- _Activity_
Rewrite every row below, replacing each occurrence of "value" with "reading" and leaving everything else unchanged. Omit the pictures from your version.

- _Chart-based quiz items_

--------

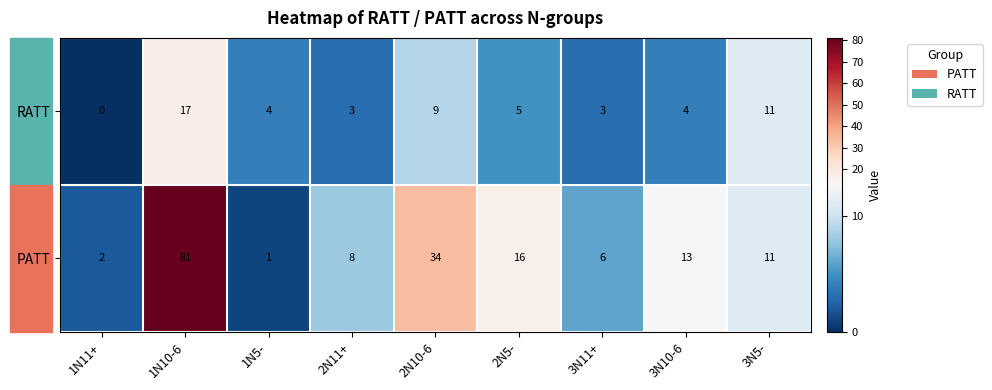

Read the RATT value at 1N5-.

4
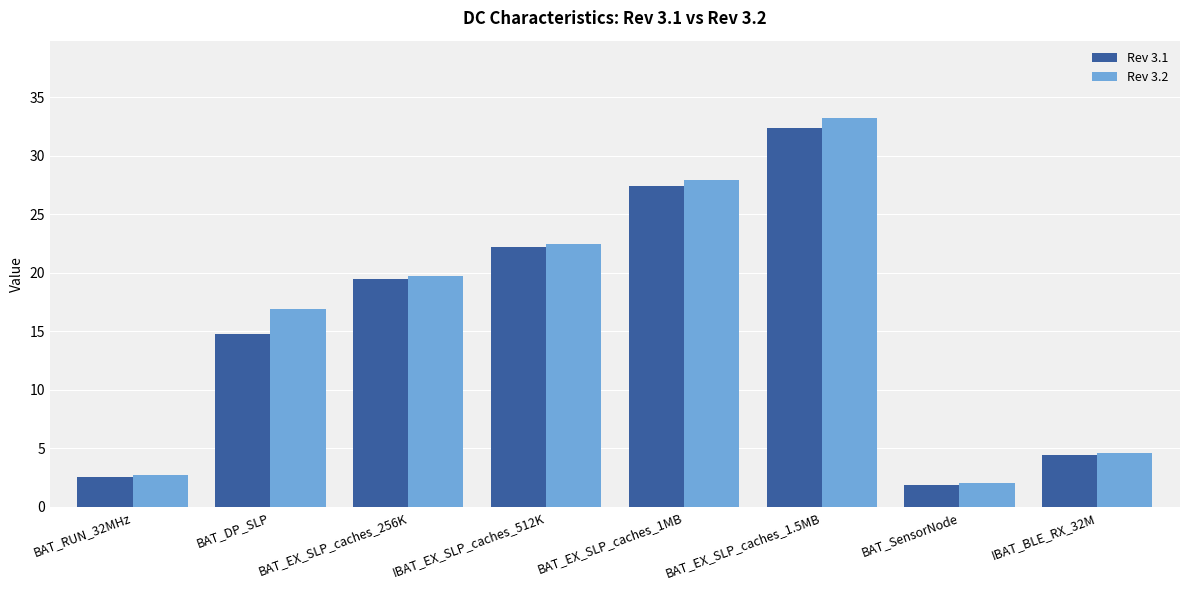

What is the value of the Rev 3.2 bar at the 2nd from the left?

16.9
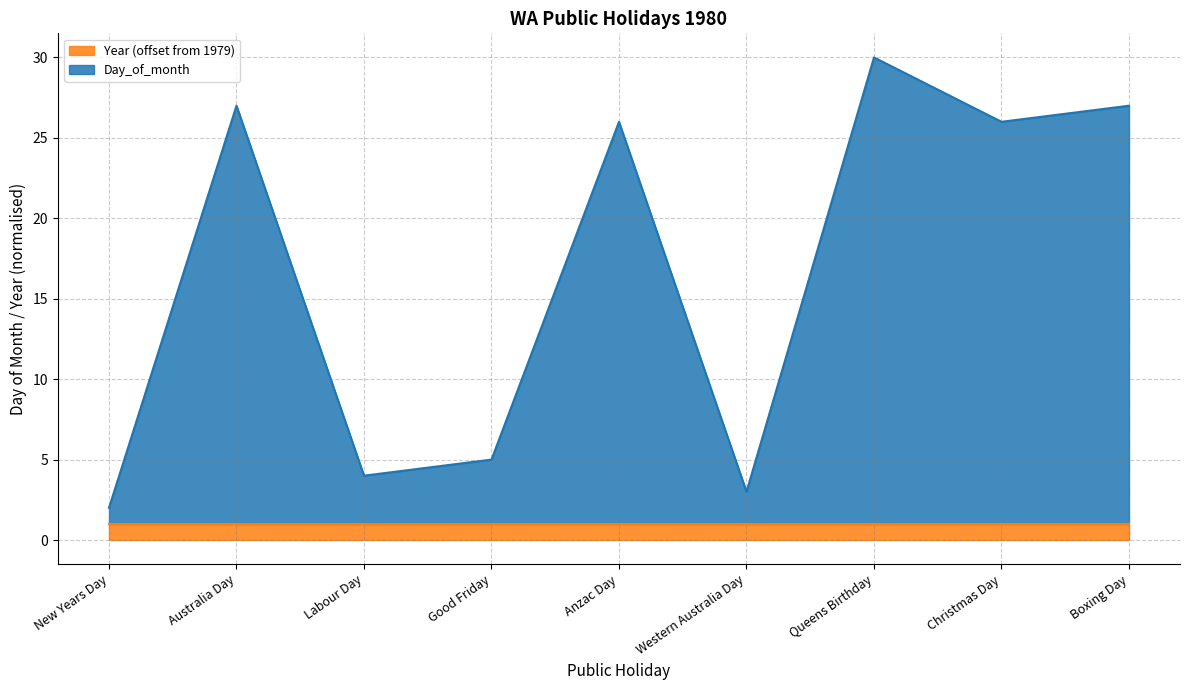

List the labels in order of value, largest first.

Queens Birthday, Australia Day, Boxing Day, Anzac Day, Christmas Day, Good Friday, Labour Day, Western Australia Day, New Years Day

--------

- _Task answer_
Read the RATT reading at 1N5-.

4

What is the reading of the Rev 3.2 bar at the 2nd from the left?

16.9

List the labels in order of reading, largest first.

Queens Birthday, Australia Day, Boxing Day, Anzac Day, Christmas Day, Good Friday, Labour Day, Western Australia Day, New Years Day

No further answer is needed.